Sometimes, as a band, you eventually end up embodying the characteristics of your chosen name. Much the same as pets and their owners who slowly morph into looking like one another. It’s out of your hands — it just happens.
When five schoolmates in St. Albans, England started a band in 1961 and decided to call themselves The Zombies (at the suggestion of a member who then proceeded to leave the group almost immediately afterwards), the boys barely knew what the term meant. Only at the end of the decade did George Romero’s Night Of The Living Dead firmly establish zombies in the cultural landscape, but lots of bands were forming in the early 60’s, and confusion abounded as they all kept unwittingly giving themselves the same names — this, at least, was unique.
In 1964, after years of honing their craft around the local pubs and clubs, the band won a beat group competition in London, signed a contract with Decca Records, and released their first single, “She’s Not There,” which shot up to #2 in the US and just missed the Top 10 in the UK. Astonishingly, The Zombies would only once more place a song on the UK pop chart–at the end of 1964 with “Tell Her No”–and that single still fell outside of the Top 40. Their next 15 singles would inexplicably fail to chart at all in their home country (and it wasn’t much better in the US).
Having been dropped by Decca and feeling frustrated by their continued lack of success, The Zombies entered Abbey Road in the summer of 1967 to record only their second full-length album. On their way in they (figuratively) waved to The Beatles, now exiting the premises having just recorded Sgt. Pepper within those hallowed walls. But while one band was peaking, the other was valleying. Over the ensuing months, tensions flared in the studio, words were exchanged, frustrations boiled over, and when the sessions ended, so did the band.
The resulting album, Odessey And Oracle, quietly failed both critically and commercially in the UK in the spring of 1968, and the former members of The Zombies began searching for alternate musical avenues. Their new US record company, CBS, didn’t even bother releasing it.
In the meantime, American organist/producer/songwriter Al Kooper heard the album on a record-buying trip through London and flipped for it, contacting the president of CBS and insisting he release the record, which he reluctantly proceeded to do.

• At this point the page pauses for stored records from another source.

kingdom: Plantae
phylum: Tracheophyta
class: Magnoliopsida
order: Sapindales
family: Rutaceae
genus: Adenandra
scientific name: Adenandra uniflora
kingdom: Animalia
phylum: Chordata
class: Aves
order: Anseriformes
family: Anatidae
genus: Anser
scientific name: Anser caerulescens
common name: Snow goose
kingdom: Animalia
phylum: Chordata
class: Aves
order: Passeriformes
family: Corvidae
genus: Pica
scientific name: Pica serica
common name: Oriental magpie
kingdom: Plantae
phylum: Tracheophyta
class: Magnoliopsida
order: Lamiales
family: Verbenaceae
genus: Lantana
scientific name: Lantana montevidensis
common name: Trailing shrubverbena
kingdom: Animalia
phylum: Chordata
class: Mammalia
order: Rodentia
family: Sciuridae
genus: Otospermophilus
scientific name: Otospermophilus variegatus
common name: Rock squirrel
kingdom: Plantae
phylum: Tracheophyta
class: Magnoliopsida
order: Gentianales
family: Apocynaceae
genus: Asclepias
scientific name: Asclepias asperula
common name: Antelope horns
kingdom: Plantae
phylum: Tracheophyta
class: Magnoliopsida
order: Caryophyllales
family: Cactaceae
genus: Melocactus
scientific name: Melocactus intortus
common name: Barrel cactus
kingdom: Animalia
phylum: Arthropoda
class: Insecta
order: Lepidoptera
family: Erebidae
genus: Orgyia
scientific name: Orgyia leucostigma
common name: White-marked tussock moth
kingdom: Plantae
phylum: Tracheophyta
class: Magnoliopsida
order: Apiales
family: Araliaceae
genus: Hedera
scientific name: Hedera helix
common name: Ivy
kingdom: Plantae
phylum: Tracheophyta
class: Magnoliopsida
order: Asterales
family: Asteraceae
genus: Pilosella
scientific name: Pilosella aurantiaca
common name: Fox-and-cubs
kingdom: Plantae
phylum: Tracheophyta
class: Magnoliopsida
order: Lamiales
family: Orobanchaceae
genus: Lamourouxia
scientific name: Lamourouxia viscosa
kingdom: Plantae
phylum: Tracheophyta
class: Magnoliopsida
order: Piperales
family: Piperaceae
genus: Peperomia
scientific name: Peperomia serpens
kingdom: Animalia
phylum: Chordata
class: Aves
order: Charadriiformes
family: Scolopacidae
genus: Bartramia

The album still couldn’t find an audience, however, and as a list-ditch effort to recoup a little cash, CBS released “Time Of The Season” as a single. Nobody had thought to do so over the previous year. Six months later, after a slow crawl upwards, the song ended its long journey to classic rockhood at #3 on the US chart in the spring of 1969. Somehow, it still did not chart in the UK. But no matter! What was once dead, had now been brought back to life. The Zombies were reanimated.
Sort of.
Unfortunately, not everyone wanted to get the old band back together. A couple of the guys tried to refashion some old material, but that gained no traction. Instead, fake Zombies arose in different spots around the globe, a veritable epidemic of pseudo-Zombies attempting to cash in on the big hit with concerts and appearances, until they, too, were finally laid to rest.
But you can’t keep a good Zombie down. Revived in body and spirit (and name) in the year 2000, the originals have found new life once again, recording albums and touring the world ever since.
So you don’t have to worry, all your worried days are gone. Here’s the least you need to know:
Greatest Hits Their 3 biggest hits plus all those failed singles. Track after track of moody, catchy, shoulda been a contender pop. Maybe people were put off by the name. My hot take: most underrated band of the 1960’s. Fight me.
Odessey And Oracle With its prolonged critical and commercial failure upon release, you’d think this album is terrible. But no (only the spelling is terrible), it’s now considered one of the cornerstones of the English pop canon, in the same company as records by The Beatles, The Kinks, and The Who. Took a long time.



I remember those songs, and they were great tunes …even now!
I do love them. They were remarkably consistent and rarely wrote anything less than good.
Love love love “Time of the Season”! Such a classic.
That’s the one that got me hooked, and then I found all the rest was pretty great, too.